Les versions ST mais aussi Amiga ne sont pas mieux loties, cette fois le bug se produit lorsque vous arrivez au terme de l'étape six ! le programme ne détecte pas que vous êtes arrivé, aucun congratulation et vous continuez votre route jusqu'à épuisement du timer. D'ailleurs dans le Joystick #02 rubrique help, un contributeur décrit les chemins jusqu'à l'étape six mais ne parle pas de la suite ni du bug, ou alors cela a été supprimé par les pigistes.
Sur les deux versions ST et Amiga je suis allé jusqu'à l'étape six et même en contournant pour changer le sens d'arrivé sur la route 160 histoire de voir si cela avait une influence, le programme ne détecte pas l'arrivée. Assez étonnant que des programmeurs différents sur deux machines différentes mettent le même bug au même endroit ! sauf si le code de la version Amiga est un portage direct à partir du code Atari ST, la version originale.

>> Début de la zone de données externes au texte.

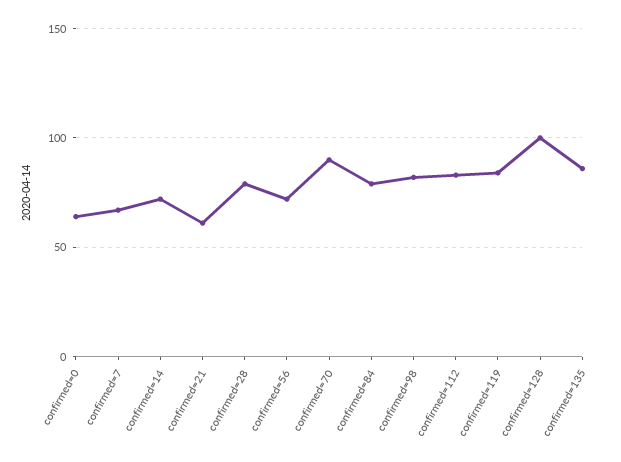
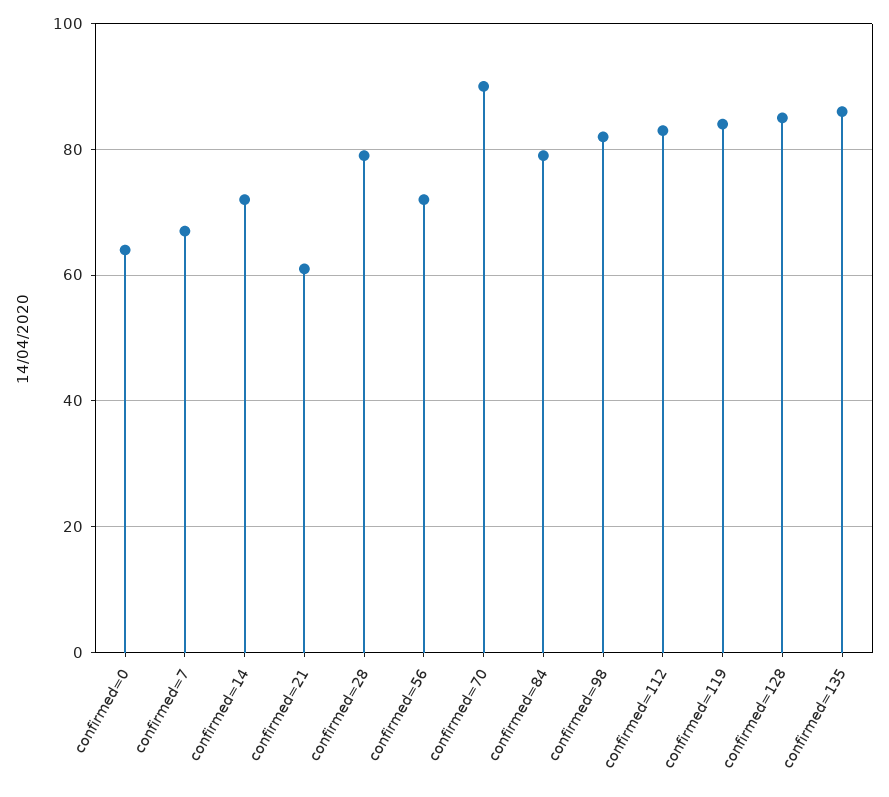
  {
    "confirmed=0": 65,
    "confirmed=7": 65,
    "confirmed=14": 70,
    "confirmed=21": 60,
    "confirmed=28": 80,
    "confirmed=56": 70,
    "confirmed=70": 90,
    "confirmed=84": 80,
    "confirmed=98": 80,
    "confirmed=112": 85,
    "confirmed=119": 85,
-   "confirmed=128": 100,
+   "confirmed=128": 85,
    "confirmed=135": 85
  }

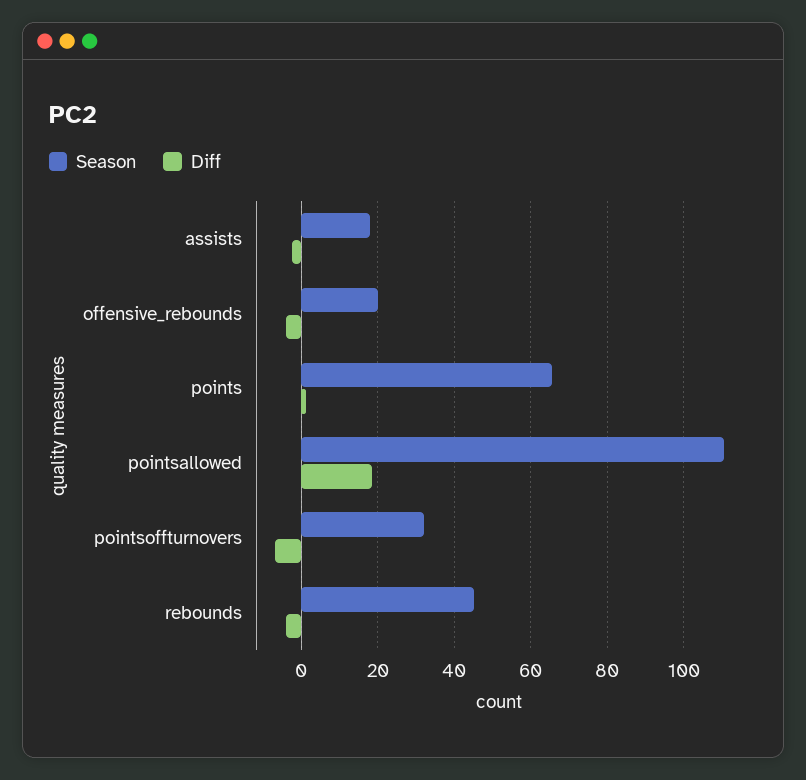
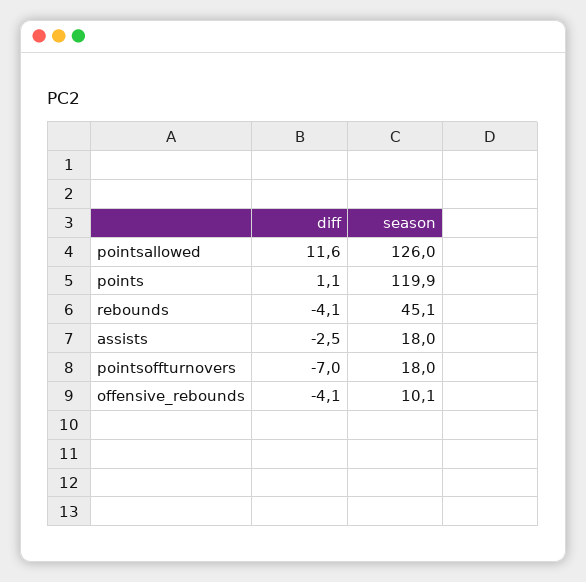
  {
    "Season": {
      "assists": 18,
-     "offensive_rebounds": 20,
+     "offensive_rebounds": 10.1,
-     "points": 66,
+     "points": 119.9,
-     "pointsallowed": 110,
+     "pointsallowed": 126,
-     "pointsoffturnovers": 32,
+     "pointsoffturnovers": 18,
      "rebounds": 45.1
    },
    "Diff": {
      "assists": -2.5,
      "offensive_rebounds": -4.1,
      "points": 1.1,
-     "pointsallowed": 18,
+     "pointsallowed": 11.6,
      "pointsoffturnovers": -7,
      "rebounds": -4.1
    }
  }

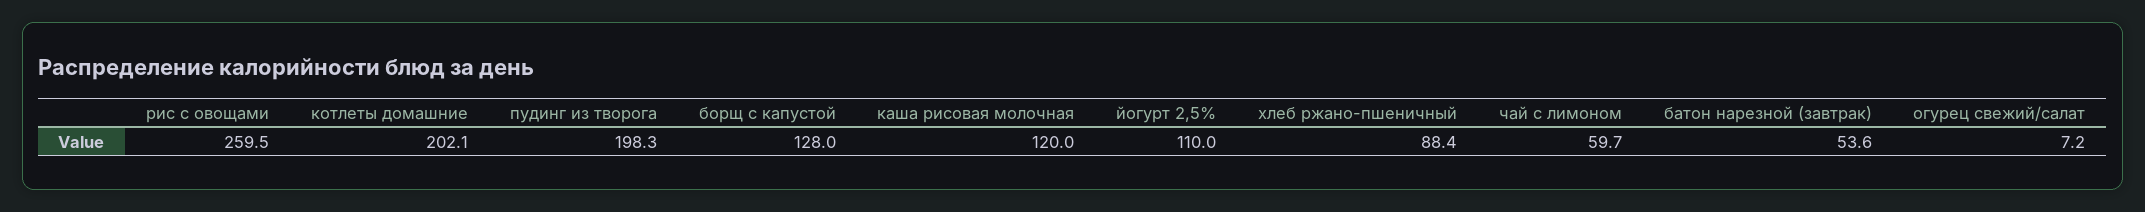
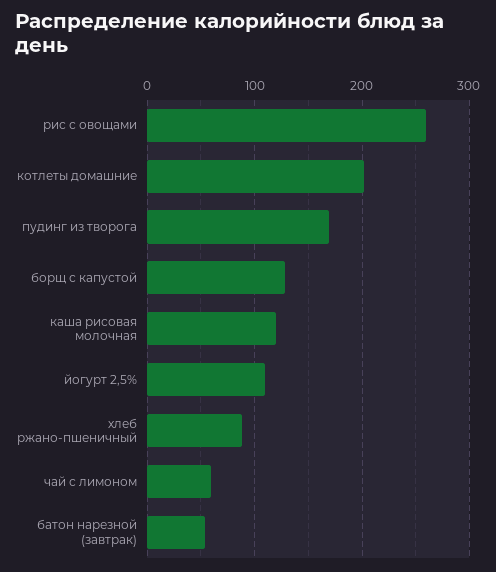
  {
    "рис с овощами": 259.5,
    "котлеты домашние": 202.1,
-   "пудинг из творога": 198.3,
+   "пудинг из творога": 170,
    "борщ с капустой": 128,
    "каша рисовая молочная": 120,
    "йогурт 2,5%": 110,
    "хлеб ржано-пшеничный": 88.4,
    "чай с лимоном": 59.7,
-   "батон нарезной (завтрак)": 53.6,
+   "батон нарезной (завтрак)": 53.6
-   "огурец свежий/салат": 7.2
  }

Les versions originales ST/Amiga/CPC/GX-4000 n'ayant pas de fin, je vous ai mis dans la rubrique quelques versions dont ma préférée la version Amiga avec trainer invulnérabilité, assez compliqué à trouver, mais quel pied de ne plus exploser toutes les cinq secondes malheureusement sans fin non plus... snif
- La version Amiga avec invulnérabilité et temps infini mais bug à l'étape six.
- L'IPF Amiga c'est à dire l'image originale du jeu non retouchée.
- La version Atari ST corrigée à l'étape six avec trainer temps infini, etc.. mais avec un bug sur la carte, plus d'information sur ce site
- La version Amstrad CPC corrigée (cf vidéo ci-dessous)
Vous comprendrez que mis à part le correctif sur Amstrad CPC, les autres ont ajouté d'autres problèmes ne permettant toujours pas de voir la fin, avis à un programmeur talentueux sur ST/Amiga... et pourquoi pas une version avec invulnérabilité, temps infini, conduite arcade, choix du niveau et bien sûr correction du bug à l'étape six ? En fait le "Crazy Cars II" comme il aura dû sorti à l'époque si Titus avait eut plus d'attention à son produit.
"Crazy Cars II" divise beaucoup, certains l'aiment d'autres le détestent. Malheureusement si le jeu est techniquement impressionnant au premier abord avec ses courses poursuites, ses croisements, ce rendu de la route et ses reliefs, il faut avouer que le jeu renvoi rapidement une image d'inachevé qu'il est difficile de contester. On sent qu'on est passé à côté d'un grand jeu, complétement torpilé par des choix forts discutables et toujours ce manque de finition propre aux jeux Titus de cette époque.
Seule la version Amstrad s'en sort honorablement grâce à une maniabilité plus arcade et c'est pour cela que j'ai voulu la mettre à l'honneur dans ce test.
Le jeu fut pressenti pour recevoir différents prix mais ne remporta finalement qu'un Gen 4 d'Or et c'est déjà beaucoup.